(Work to complete):
Transcribe the data underneath exactly, keeping every word in place.
╭─ Source records
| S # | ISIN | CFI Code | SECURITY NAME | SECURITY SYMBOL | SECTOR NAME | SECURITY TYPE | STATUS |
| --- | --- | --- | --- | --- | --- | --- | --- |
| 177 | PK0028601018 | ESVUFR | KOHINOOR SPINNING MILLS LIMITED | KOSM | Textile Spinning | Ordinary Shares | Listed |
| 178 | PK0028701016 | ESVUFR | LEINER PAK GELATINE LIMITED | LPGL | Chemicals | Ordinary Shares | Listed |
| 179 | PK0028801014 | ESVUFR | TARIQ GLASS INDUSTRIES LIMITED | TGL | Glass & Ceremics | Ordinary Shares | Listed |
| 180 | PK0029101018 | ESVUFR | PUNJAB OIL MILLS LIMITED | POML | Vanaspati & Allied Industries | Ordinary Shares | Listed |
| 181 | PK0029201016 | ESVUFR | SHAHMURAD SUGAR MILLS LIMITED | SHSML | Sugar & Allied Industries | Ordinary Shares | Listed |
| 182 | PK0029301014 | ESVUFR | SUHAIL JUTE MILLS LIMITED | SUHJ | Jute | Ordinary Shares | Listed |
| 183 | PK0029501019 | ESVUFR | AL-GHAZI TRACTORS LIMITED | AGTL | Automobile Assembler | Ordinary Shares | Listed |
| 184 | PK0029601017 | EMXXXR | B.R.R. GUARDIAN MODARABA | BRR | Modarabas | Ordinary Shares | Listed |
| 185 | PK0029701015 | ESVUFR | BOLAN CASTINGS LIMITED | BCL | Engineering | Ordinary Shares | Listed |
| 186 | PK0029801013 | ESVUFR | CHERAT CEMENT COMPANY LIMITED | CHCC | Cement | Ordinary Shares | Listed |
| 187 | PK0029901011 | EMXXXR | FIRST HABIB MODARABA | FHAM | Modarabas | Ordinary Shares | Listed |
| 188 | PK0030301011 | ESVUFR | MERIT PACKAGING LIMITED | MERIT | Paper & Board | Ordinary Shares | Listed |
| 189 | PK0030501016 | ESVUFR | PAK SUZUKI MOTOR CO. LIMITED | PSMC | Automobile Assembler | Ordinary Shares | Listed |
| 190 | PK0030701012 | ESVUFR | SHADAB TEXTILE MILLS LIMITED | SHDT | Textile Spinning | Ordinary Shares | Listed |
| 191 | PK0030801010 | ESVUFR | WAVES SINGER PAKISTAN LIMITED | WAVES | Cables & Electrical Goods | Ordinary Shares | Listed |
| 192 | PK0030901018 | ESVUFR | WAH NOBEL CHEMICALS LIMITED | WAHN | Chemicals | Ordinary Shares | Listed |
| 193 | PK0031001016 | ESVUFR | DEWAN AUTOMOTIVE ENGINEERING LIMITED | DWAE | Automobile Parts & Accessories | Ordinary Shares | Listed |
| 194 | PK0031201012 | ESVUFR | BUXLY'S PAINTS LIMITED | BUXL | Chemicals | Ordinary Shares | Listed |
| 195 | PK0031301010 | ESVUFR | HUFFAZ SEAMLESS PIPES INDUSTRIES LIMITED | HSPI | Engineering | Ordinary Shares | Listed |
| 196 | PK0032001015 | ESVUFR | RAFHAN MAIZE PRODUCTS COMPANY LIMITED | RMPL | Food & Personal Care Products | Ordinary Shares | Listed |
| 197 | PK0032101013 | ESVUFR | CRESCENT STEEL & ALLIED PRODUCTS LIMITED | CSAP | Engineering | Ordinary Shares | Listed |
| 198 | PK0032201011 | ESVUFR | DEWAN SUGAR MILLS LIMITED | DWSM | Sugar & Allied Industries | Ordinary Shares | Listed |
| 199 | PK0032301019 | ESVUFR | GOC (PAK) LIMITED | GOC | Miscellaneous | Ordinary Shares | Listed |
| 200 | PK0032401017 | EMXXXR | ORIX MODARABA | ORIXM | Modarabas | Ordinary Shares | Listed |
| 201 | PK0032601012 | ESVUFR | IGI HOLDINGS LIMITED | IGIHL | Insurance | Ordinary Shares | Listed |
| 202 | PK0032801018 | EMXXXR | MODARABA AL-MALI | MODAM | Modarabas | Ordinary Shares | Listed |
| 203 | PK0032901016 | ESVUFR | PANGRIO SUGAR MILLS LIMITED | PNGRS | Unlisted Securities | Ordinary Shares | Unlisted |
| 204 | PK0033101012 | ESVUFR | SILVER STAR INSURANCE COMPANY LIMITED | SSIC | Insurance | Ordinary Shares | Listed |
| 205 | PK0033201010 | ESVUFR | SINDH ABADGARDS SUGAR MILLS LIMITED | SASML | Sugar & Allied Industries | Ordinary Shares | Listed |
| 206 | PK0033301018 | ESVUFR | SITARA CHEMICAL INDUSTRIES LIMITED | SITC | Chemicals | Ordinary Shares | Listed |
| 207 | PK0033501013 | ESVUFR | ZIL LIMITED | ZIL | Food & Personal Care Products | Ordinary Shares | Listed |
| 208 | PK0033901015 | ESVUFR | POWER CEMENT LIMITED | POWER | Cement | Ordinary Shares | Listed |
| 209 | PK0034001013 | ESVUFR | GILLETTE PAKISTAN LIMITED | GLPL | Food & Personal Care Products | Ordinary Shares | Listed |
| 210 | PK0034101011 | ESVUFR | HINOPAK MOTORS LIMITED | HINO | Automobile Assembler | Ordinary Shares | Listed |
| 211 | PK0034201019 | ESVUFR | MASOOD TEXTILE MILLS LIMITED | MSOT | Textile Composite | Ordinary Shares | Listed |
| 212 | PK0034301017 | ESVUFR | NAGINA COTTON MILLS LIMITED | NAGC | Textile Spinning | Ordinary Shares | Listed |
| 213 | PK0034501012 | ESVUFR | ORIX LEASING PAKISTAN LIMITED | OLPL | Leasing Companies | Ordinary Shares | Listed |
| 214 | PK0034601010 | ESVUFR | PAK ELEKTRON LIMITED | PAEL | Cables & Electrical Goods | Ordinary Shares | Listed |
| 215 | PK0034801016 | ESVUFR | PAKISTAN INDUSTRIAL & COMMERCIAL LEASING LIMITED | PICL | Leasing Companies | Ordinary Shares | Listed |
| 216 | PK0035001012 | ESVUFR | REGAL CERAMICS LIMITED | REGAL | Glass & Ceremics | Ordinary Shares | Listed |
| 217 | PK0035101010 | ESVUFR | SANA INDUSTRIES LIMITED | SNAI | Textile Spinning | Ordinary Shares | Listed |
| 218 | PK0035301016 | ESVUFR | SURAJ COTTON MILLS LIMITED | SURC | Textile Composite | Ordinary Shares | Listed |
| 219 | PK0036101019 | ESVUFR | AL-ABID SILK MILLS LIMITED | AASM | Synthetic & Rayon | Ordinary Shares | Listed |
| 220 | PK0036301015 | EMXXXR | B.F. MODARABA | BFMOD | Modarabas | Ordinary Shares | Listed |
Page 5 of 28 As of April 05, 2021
╰─
(Exercise answer):
| S # | ISIN | CFI Code | SECURITY NAME | SECURITY SYMBOL | SECTOR NAME | SECURITY TYPE | STATUS |
| --- | --- | --- | --- | --- | --- | --- | --- |
| 177 | PK0028601018 | ESVUFR | KOHINOOR SPINNING MILLS LIMITED | KOSM | Textile Spinning | Ordinary Shares | Listed |
| 178 | PK0028701016 | ESVUFR | LEINER PAK GELATINE LIMITED | LPGL | Chemicals | Ordinary Shares | Listed |
| 179 | PK0028801014 | ESVUFR | TARIQ GLASS INDUSTRIES LIMITED | TGL | Glass & Ceremics | Ordinary Shares | Listed |
| 180 | PK0029101018 | ESVUFR | PUNJAB OIL MILLS LIMITED | POML | Vanaspati & Allied Industries | Ordinary Shares | Listed |
| 181 | PK0029201016 | ESVUFR | SHAHMURAD SUGAR MILLS LIMITED | SHSML | Sugar & Allied Industries | Ordinary Shares | Listed |
| 182 | PK0029301014 | ESVUFR | SUHAIL JUTE MILLS LIMITED | SUHJ | Jute | Ordinary Shares | Listed |
| 183 | PK0029501019 | ESVUFR | AL-GHAZI TRACTORS LIMITED | AGTL | Automobile Assembler | Ordinary Shares | Listed |
| 184 | PK0029601017 | EMXXXR | B.R.R. GUARDIAN MODARABA | BRR | Modarabas | Ordinary Shares | Listed |
| 185 | PK0029701015 | ESVUFR | BOLAN CASTINGS LIMITED | BCL | Engineering | Ordinary Shares | Listed |
| 186 | PK0029801013 | ESVUFR | CHERAT CEMENT COMPANY LIMITED | CHCC | Cement | Ordinary Shares | Listed |
| 187 | PK0029901011 | EMXXXR | FIRST HABIB MODARABA | FHAM | Modarabas | Ordinary Shares | Listed |
| 188 | PK0030301011 | ESVUFR | MERIT PACKAGING LIMITED | MERIT | Paper & Board | Ordinary Shares | Listed |
| 189 | PK0030501016 | ESVUFR | PAK SUZUKI MOTOR CO. LIMITED | PSMC | Automobile Assembler | Ordinary Shares | Listed |
| 190 | PK0030701012 | ESVUFR | SHADAB TEXTILE MILLS LIMITED | SHDT | Textile Spinning | Ordinary Shares | Listed |
| 191 | PK0030801010 | ESVUFR | WAVES SINGER PAKISTAN LIMITED | WAVES | Cables & Electrical Goods | Ordinary Shares | Listed |
| 192 | PK0030901018 | ESVUFR | WAH NOBEL CHEMICALS LIMITED | WAHN | Chemicals | Ordinary Shares | Listed |
| 193 | PK0031001016 | ESVUFR | DEWAN AUTOMOTIVE ENGINEERING LIMITED | DWAE | Automobile Parts & Accessories | Ordinary Shares | Listed |
| 194 | PK0031201012 | ESVUFR | BUXLY'S PAINTS LIMITED | BUXL | Chemicals | Ordinary Shares | Listed |
| 195 | PK0031301010 | ESVUFR | HUFFAZ SEAMLESS PIPES INDUSTRIES LIMITED | HSPI | Engineering | Ordinary Shares | Listed |
| 196 | PK0032001015 | ESVUFR | RAFHAN MAIZE PRODUCTS COMPANY LIMITED | RMPL | Food & Personal Care Products | Ordinary Shares | Listed |
| 197 | PK0032101013 | ESVUFR | CRESCENT STEEL & ALLIED PRODUCTS LIMITED | CSAP | Engineering | Ordinary Shares | Listed |
| 198 | PK0032201011 | ESVUFR | DEWAN SUGAR MILLS LIMITED | DWSM | Sugar & Allied Industries | Ordinary Shares | Listed |
| 199 | PK0032301019 | ESVUFR | GOC (PAK) LIMITED | GOC | Miscellaneous | Ordinary Shares | Listed |
| 200 | PK0032401017 | EMXXXR | ORIX MODARABA | ORIXM | Modarabas | Ordinary Shares | Listed |
| 201 | PK0032601012 | ESVUFR | IGI HOLDINGS LIMITED | IGIHL | Insurance | Ordinary Shares | Listed |
| 202 | PK0032801018 | EMXXXR | MODARABA AL-MALI | MODAM | Modarabas | Ordinary Shares | Listed |
| 203 | PK0032901016 | ESVUFR | PANGRIO SUGAR MILLS LIMITED | PNGRS | Unlisted Securities | Ordinary Shares | Unlisted |
| 204 | PK0033101012 | ESVUFR | SILVER STAR INSURANCE COMPANY LIMITED | SSIC | Insurance | Ordinary Shares | Listed |
| 205 | PK0033201010 | ESVUFR | SINDH ABADGARDS SUGAR MILLS LIMITED | SASML | Sugar & Allied Industries | Ordinary Shares | Listed |
| 206 | PK0033301018 | ESVUFR | SITARA CHEMICAL INDUSTRIES LIMITED | SITC | Chemicals | Ordinary Shares | Listed |
| 207 | PK0033501013 | ESVUFR | ZIL LIMITED | ZIL | Food & Personal Care Products | Ordinary Shares | Listed |
| 208 | PK0033901015 | ESVUFR | POWER CEMENT LIMITED | POWER | Cement | Ordinary Shares | Listed |
| 209 | PK0034001013 | ESVUFR | GILLETTE PAKISTAN LIMITED | GLPL | Food & Personal Care Products | Ordinary Shares | Listed |
| 210 | PK0034101011 | ESVUFR | HINOPAK MOTORS LIMITED | HINO | Automobile Assembler | Ordinary Shares | Listed |
| 211 | PK0034201019 | ESVUFR | MASOOD TEXTILE MILLS LIMITED | MSOT | Textile Composite | Ordinary Shares | Listed |
| 212 | PK0034301017 | ESVUFR | NAGINA COTTON MILLS LIMITED | NAGC | Textile Spinning | Ordinary Shares | Listed |
| 213 | PK0034501012 | ESVUFR | ORIX LEASING PAKISTAN LIMITED | OLPL | Leasing Companies | Ordinary Shares | Listed |
| 214 | PK0034601010 | ESVUFR | PAK ELEKTRON LIMITED | PAEL | Cables & Electrical Goods | Ordinary Shares | Listed |
| 215 | PK0034801016 | ESVUFR | PAKISTAN INDUSTRIAL & COMMERCIAL LEASING LIMITED | PICL | Leasing Companies | Ordinary Shares | Listed |
| 216 | PK0035001012 | ESVUFR | REGAL CERAMICS LIMITED | REGAL | Glass & Ceremics | Ordinary Shares | Listed |
| 217 | PK0035101010 | ESVUFR | SANA INDUSTRIES LIMITED | SNAI | Textile Spinning | Ordinary Shares | Listed |
| 218 | PK0035301016 | ESVUFR | SURAJ COTTON MILLS LIMITED | SURC | Textile Composite | Ordinary Shares | Listed |
| 219 | PK0036101019 | ESVUFR | AL-ABID SILK MILLS LIMITED | AASM | Synthetic & Rayon | Ordinary Shares | Listed |
| 220 | PK0036301015 | EMXXXR | B.F. MODARABA | BFMOD | Modarabas | Ordinary Shares | Listed |
Page 5 of 28 As of April 05, 2021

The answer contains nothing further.